The tokenized real-world asset market has reached $51 billion in total value, with Figure's $18 billion in tokenized private credit assets accounting for more than a third of the entire category, according to a Bernstein research note flagged by CoinMarketCap on May 27, 2026. The headline number reframes the RWA story: private credit, not tokenized treasuries, is doing most of the heavy lifting.
For context, bitcoin trades at $75,562, down 1.6% in the past 24 hours, and ether at $2,074, down 1.1%, as of May 27, 2026. The Fear & Greed Index sits at 36 (Fear). The RWA category is one of the few sectors growing through the current macro chop.
Figure dwarfs the tokenized treasury crowd
Figure Technologies, the lending platform founded by former SoFi CEO Mike Cagney, runs $18 billion in tokenized private credit on its Provenance blockchain. That single book of business is larger than the combined assets in every major tokenized treasury fund, including BlackRock's BUIDL, Franklin Templeton's BENJI, Ondo's OUSG, and Superstate's USTB.
Bernstein's framing is that public crypto attention has fixated on tokenized US Treasuries because the issuers are recognizable names. The actual asset volume sits in a less visible corner: home equity lines of credit, mortgages, and private credit deals that Figure originates, securitizes, and records onchain. Investors get exposure through Figure's own funds and through institutional buyers of its loan tokens.
The $18 billion figure also reframes the competitive landscape. BlackRock's BUIDL is generally cited as the largest single tokenized fund and crossed $2 billion earlier this year. Figure's stack is nearly 9x larger and has been growing for years without much retail crypto attention.
$51B spread across treasuries, credit, and commodities
The $51 billion total is broader than just treasuries and private credit. It includes tokenized commodities (mainly gold products from Paxos and Tether), tokenized equities (xStocks on Solana, plus internal pilots from major banks), tokenized money market funds, and a small but growing pool of tokenized real estate.
Within that mix, the rough breakdown that Bernstein and on-chain analytics firms have cited in recent reports:
- Private credit (Figure-dominated): $18B
- Tokenized US Treasuries: roughly $9-10B across BUIDL, BENJI, OUSG, USTB, and smaller funds
- Tokenized gold: roughly $1.5-2B
- Tokenized equities and money market funds: a few billion combined
- Everything else (real estate, carbon, alternatives): the long tail
The composition matters because the regulatory and structural questions differ by asset class. A tokenized T-bill fund operates inside existing 1940 Act fund rules. A tokenized private credit book sits in a private placement regime. A tokenized stock is a security in most jurisdictions and pulls in market structure rules. The $51B headline obscures how different those legal stacks are.

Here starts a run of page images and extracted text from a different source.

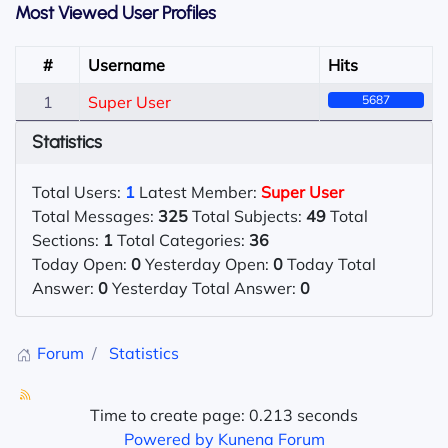
Most Viewed User Profiles
#
Username
Hits
1
Super User
5687
Statistics
Total Users:
1
Latest Member:
Super User
Total Messages:
325
Total Subjects:
49
Total
Sections:
1
Total Categories:
36
Today Open:
0
Yesterday Open:
0
Today Total
Answer:
0
Yesterday Total Answer:
0
Forum
Statistics
Time to create page: 0.213 seconds
Powered by
Kunena Forum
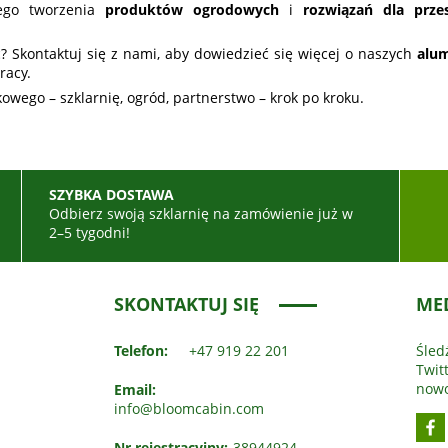
ego tworzenia
produktów ogrodowych
i
rozwiązań dla prze
? Skontaktuj się z nami, aby dowiedzieć się więcej o naszych
alum
racy.
wego – szklarnię, ogród, partnerstwo – krok po kroku.
SZYBKA DOSTAWA
ć
Odbierz swoją szklarnię na zamówienie już w
2–5 tygodni!
SKONTAKTUJ SIĘ
ME
Telefon:
+47 919 22 201
Śled
Twit
nowo
Email:
info@bloomcabin.com
Nr rejestracyjny:
38944924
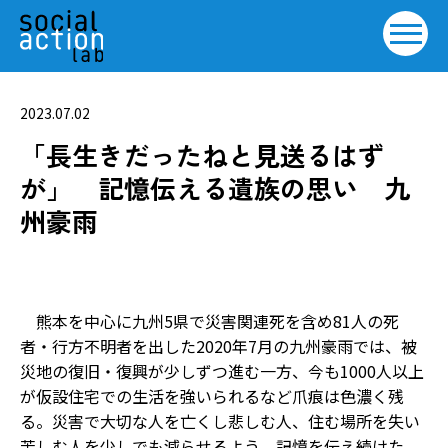
2023.07.02
「長生きだったねと見送るはず
が」 記憶伝える遺族の思い 九
州豪雨
熊本を中心に九州5県で災害関連死を含め81人の死
者・行方不明者を出した2020年7月の九州豪雨では、被
災地の復旧・復興が少しずつ進む一方、今も1000人以上
が仮設住宅での生活を強いられるなど爪痕は色濃く残
る。災害で大切な人を亡くし悲しむ人、住む場所を失い
苦しむ人を少しでも減らせるよう、記憶を伝え続けた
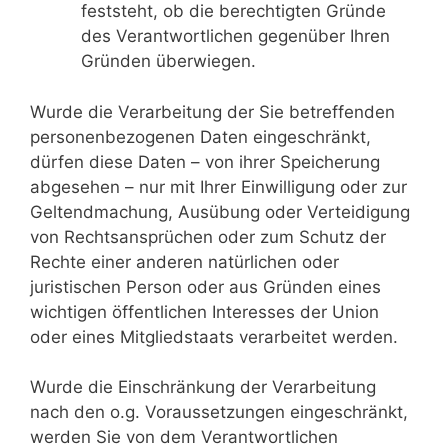
feststeht, ob die berechtigten Gründe
des Verantwortlichen gegenüber Ihren
Gründen überwiegen.
Wurde die Verarbeitung der Sie betreffenden
personenbezogenen Daten eingeschränkt,
dürfen diese Daten – von ihrer Speicherung
abgesehen – nur mit Ihrer Einwilligung oder zur
Geltendmachung, Ausübung oder Verteidigung
von Rechtsansprüchen oder zum Schutz der
Rechte einer anderen natürlichen oder
juristischen Person oder aus Gründen eines
wichtigen öffentlichen Interesses der Union
oder eines Mitgliedstaats verarbeitet werden.
Wurde die Einschränkung der Verarbeitung
nach den o.g. Voraussetzungen eingeschränkt,
werden Sie von dem Verantwortlichen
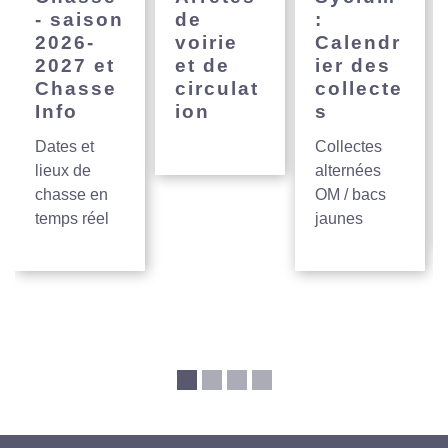
- saison
de
:
2026-
voirie
Calendr
2027 et
et de
ier des
Chasse
circulat
collecte
Info
ion
s
Dates et
Collectes
lieux de
alternées
chasse en
OM / bacs
temps réel
jaunes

Implications for crypto users and onchain rails
A few takeaways for anyone tracking how RWA growth feeds back into the rest of crypto:
- Stablecoin rails benefit even when the tokenized asset is a loan, because settlement, subscription, and redemption typically run through USDC or USDT. Stablecoins now collateralize a larger and larger share of onchain finance.
- DeFi protocols accepting RWA collateral, including Aave V4's tokenized credit work and the trustless BTC and treasury work proposed in recent governance posts, gain a real asset base to lend against. The collateral universe is no longer just ETH, BTC, and stablecoins.
- For self-custody spending, a larger RWA base means more onchain yield options that can be parked on Layer 2s and tapped via cards drawing from EVM wallets, without leaving custody.
- The dominance of private credit also signals where the next round of regulation will land. Tokenized treasuries are well-mapped. Private credit at this scale is the next frontier for the SEC and FINRA to address.
The $51B headline will likely climb. Figure has signaled it intends to keep originating, BlackRock and Franklin Templeton have both filed for expanded tokenized fund lineups, and Ondo is rolling out new short-duration treasury products. Whether the rest of crypto's audience starts treating RWA as a serious category, rather than a slow-moving sideshow, is the open question.
Overview
Bernstein puts the tokenized RWA market at $51 billion in total value, with Figure's $18 billion in tokenized private credit leading by a wide margin. The data reframes the RWA narrative: private credit, not tokenized treasuries, is the largest single bucket, and the gap between Figure and the rest of the tokenized fund world is wider than most public crypto coverage suggests.